The second issue is concerning a person being declared to be a “terrorist” without due process, trial and application of judicial mind. This is violative of the basic tenet of “presumption of innocence until guilt is proven”, as well as the reversal of the burden of proof on the accused.
The designation of a person as a “terrorist” does not carry legal consequences in terms of automatic arrest, detention, etc. by the mere declaration of such a tag. Even without this amendment, the government has the power to launch investigations into and prosecute individuals on the basis of suspicion. Therefore, in terms of the law, the government will not be able to take any action over and above what it can against any person suspected, by attaching the tag of “terrorist” to a person. It is then questionable as to what the amendment would achieve.
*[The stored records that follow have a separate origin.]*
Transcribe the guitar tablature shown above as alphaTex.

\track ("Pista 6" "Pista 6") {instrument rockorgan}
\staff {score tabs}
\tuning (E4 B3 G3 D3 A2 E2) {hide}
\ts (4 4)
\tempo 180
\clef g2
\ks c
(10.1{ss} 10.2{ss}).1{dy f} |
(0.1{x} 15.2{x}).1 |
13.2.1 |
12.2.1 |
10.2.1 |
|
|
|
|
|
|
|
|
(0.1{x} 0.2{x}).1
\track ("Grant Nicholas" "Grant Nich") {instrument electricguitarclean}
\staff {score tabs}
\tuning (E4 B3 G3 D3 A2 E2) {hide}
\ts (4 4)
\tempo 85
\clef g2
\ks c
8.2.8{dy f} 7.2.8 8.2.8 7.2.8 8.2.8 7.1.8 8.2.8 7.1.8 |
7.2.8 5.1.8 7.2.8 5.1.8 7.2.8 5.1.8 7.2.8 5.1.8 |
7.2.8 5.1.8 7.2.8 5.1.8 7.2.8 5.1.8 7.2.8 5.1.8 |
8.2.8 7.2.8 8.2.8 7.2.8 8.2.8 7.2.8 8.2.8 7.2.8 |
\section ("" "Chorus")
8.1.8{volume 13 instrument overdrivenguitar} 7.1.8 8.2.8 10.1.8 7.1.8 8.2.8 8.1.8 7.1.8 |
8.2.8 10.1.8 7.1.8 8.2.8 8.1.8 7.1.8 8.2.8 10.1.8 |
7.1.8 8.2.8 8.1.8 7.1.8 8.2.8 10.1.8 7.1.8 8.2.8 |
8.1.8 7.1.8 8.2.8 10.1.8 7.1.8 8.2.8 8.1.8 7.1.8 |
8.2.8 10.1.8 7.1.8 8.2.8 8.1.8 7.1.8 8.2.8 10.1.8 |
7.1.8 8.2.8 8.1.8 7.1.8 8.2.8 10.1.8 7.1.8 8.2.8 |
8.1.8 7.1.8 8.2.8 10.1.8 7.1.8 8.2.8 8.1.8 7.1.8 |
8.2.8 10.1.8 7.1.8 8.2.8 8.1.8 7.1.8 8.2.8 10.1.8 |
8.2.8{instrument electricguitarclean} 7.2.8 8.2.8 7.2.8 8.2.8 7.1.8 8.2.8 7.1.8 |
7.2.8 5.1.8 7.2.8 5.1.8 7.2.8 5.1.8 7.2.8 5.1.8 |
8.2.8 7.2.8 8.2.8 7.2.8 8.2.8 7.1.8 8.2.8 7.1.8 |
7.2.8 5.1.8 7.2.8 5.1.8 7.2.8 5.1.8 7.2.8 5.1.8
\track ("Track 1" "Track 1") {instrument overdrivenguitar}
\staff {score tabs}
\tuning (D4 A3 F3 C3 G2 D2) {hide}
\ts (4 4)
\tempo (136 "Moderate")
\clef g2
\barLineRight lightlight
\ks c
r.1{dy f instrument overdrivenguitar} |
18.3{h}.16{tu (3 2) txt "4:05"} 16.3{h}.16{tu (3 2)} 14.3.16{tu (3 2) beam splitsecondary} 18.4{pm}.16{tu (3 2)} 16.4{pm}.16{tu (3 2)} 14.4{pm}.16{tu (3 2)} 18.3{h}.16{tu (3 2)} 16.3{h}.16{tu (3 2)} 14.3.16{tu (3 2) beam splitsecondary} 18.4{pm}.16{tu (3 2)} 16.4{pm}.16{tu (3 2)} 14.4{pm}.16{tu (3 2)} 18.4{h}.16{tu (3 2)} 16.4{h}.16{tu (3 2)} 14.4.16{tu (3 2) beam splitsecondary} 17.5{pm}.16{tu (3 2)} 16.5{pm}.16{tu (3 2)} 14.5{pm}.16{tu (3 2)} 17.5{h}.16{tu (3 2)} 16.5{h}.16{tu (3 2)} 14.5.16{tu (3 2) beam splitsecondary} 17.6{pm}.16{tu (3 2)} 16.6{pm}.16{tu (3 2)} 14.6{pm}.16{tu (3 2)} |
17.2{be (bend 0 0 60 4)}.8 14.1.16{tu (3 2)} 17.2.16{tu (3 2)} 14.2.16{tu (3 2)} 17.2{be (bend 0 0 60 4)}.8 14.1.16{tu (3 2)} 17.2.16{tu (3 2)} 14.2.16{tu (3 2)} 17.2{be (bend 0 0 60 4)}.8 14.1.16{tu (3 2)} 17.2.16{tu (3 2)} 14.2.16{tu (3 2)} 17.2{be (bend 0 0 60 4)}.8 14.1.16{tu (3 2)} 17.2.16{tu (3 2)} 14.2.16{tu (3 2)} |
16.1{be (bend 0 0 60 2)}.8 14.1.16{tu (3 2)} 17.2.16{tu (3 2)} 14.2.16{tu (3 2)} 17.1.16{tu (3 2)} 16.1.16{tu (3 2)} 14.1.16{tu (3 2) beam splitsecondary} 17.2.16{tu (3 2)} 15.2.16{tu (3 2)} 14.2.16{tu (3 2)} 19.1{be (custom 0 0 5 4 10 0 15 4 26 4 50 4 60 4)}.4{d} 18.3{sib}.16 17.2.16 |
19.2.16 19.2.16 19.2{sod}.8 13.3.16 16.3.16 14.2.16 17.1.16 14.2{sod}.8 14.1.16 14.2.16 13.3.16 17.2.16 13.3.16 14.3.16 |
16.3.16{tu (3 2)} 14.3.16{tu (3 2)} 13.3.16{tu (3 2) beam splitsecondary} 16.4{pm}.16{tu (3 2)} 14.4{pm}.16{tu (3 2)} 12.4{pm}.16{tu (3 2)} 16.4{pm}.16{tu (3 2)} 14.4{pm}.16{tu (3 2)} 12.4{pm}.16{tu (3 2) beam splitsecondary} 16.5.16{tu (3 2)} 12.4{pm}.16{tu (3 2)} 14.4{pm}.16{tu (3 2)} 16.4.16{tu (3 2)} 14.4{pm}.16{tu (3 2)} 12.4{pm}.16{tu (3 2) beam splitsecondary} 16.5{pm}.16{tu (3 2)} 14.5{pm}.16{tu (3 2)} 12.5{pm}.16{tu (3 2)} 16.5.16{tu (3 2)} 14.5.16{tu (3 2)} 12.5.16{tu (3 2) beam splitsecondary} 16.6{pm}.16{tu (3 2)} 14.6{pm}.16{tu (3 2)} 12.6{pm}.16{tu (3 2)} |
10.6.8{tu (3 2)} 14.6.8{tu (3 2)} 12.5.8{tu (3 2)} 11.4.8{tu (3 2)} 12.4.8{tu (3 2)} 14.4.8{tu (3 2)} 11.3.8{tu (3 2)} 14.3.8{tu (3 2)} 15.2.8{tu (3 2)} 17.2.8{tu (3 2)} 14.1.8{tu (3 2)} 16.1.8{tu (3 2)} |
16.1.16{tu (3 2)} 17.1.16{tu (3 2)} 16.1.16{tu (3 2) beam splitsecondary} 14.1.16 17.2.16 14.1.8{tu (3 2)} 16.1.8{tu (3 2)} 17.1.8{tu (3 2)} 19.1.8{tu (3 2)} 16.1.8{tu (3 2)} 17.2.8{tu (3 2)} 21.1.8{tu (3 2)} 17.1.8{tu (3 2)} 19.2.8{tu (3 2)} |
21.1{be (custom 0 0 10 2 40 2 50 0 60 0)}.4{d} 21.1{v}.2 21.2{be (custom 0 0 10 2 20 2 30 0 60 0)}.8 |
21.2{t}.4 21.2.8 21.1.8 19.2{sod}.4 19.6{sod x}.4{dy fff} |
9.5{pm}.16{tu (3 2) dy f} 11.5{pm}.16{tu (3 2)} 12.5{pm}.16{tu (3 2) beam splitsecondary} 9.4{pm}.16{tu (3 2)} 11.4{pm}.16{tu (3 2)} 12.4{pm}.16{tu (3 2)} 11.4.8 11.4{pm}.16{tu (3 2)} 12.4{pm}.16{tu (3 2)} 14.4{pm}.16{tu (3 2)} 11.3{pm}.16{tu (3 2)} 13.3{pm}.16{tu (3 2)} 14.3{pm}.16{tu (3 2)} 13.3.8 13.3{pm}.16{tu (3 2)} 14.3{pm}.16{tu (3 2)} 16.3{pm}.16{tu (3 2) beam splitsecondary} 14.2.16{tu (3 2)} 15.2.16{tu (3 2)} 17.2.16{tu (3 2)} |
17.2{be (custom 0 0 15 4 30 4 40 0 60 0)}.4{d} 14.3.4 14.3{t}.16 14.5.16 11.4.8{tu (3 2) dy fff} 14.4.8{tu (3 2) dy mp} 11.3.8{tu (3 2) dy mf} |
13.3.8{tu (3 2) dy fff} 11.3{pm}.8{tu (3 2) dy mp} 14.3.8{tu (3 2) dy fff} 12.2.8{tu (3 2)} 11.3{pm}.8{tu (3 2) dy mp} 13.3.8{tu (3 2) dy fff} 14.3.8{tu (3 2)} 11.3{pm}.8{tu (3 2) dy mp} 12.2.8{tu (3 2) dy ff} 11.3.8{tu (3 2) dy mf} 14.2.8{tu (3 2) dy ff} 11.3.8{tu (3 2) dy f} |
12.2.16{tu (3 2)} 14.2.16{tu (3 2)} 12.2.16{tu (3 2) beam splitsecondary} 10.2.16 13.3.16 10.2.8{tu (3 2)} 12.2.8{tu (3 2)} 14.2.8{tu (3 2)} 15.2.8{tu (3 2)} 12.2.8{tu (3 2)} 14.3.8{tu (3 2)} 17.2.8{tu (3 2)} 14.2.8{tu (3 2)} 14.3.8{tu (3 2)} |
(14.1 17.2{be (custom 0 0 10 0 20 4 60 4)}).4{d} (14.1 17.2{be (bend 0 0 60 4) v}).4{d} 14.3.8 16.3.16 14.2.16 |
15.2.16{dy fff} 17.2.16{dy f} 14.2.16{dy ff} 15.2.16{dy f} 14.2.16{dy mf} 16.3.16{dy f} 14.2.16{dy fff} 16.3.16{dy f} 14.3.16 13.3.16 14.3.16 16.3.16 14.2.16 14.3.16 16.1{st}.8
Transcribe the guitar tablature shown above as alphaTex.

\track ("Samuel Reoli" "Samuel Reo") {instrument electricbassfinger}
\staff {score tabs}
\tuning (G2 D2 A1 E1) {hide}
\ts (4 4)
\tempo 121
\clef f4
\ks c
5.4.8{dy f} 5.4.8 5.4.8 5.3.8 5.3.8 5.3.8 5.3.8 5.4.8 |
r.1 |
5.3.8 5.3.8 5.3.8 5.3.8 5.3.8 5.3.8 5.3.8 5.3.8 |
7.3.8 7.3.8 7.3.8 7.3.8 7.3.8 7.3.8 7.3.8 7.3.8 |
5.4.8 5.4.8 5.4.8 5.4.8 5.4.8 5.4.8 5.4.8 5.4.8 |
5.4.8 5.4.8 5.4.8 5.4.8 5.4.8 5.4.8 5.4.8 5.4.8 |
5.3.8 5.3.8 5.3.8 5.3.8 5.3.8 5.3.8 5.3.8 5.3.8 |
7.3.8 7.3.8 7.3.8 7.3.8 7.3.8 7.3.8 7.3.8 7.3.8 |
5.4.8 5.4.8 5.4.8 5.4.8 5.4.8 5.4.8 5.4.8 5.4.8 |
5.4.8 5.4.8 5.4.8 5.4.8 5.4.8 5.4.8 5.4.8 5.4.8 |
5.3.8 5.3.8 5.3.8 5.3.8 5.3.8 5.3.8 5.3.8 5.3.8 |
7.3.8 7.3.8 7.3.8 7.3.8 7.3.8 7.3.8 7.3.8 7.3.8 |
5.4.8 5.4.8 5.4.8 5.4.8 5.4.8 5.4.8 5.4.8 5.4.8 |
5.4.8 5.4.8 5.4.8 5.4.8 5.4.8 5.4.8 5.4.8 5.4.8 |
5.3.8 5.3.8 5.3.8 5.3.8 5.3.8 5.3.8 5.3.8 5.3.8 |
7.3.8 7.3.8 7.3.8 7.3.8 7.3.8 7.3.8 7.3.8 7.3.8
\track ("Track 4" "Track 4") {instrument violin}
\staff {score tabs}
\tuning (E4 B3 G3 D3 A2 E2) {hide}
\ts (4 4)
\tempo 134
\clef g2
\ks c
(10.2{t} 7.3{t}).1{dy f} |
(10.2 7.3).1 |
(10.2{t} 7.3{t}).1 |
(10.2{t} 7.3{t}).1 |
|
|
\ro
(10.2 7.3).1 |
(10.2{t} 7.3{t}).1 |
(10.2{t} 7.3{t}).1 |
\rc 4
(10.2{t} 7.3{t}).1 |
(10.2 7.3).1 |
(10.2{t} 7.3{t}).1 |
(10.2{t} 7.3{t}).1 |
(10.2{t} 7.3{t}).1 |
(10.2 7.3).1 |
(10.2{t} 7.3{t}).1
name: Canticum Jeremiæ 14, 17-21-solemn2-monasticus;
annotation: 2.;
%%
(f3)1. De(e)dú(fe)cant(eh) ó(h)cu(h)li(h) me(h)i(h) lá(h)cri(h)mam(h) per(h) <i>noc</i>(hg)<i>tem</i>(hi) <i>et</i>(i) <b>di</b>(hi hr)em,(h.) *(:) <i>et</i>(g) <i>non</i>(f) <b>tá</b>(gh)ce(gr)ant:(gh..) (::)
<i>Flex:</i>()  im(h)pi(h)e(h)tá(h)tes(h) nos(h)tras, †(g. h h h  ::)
However, what follows such a label is immense loss of social capital, one’s image in the community, and ostracisation leading to social death of a person. Even if it is argued that such social death can also occur to persons who are tried by a court of law, convicted and then given such a label, it is important to recognise the importance the judicial involvement in this process. By circumventing the judiciary and labelling an individual a terrorist, the government is stripping one off of the primary tenets of the criminal justice system in our country — the presumption of innocence. Although the procedure of designation of organisations as terrorist organisations is similar, the designation of an individual as such seriously infringes on that individual’s dignity and personal freedom.
An underlying objective that any government can achieve with this amendment is deciding what ideology, literature and theory are promoting “terrorism”, and this power is dangerous to the idea of a democracy. It is important to note that Union Home Minister Amit Shah said the following in the Lok Sabha: “… there are those who attempt to plant terrorist literature and terrorist theory in the minds of the young. Guns do not give rise to a terrorist. The root of terrorism is the propaganda that is done to spread it, the frenzy that is spread.”
It has been observed that the UAPA is invoked against persons for subscribing to a particular ideology. GN Saibaba, a physically disabled, wheelchair-bound educator, was convicted by a sessions judge at Gadchiroli under Sections 13,18, 20, 38 and 39 of UAPA and Section 120B of IPC. The charge was allegedly having links with Maoist organisations. Saibaba’s lawyer Rebecca John said that there was no evidence that he had “any role to play in any violence, or incitement to violence, or any active participation at all,” and instead, he was accused of “promoting and propagating communist ideology.”
The UAPA in itself has been called draconian by human rights activists. However, the recent amendments to the statute have brought in concerns which constitutional experts are bound to challenge.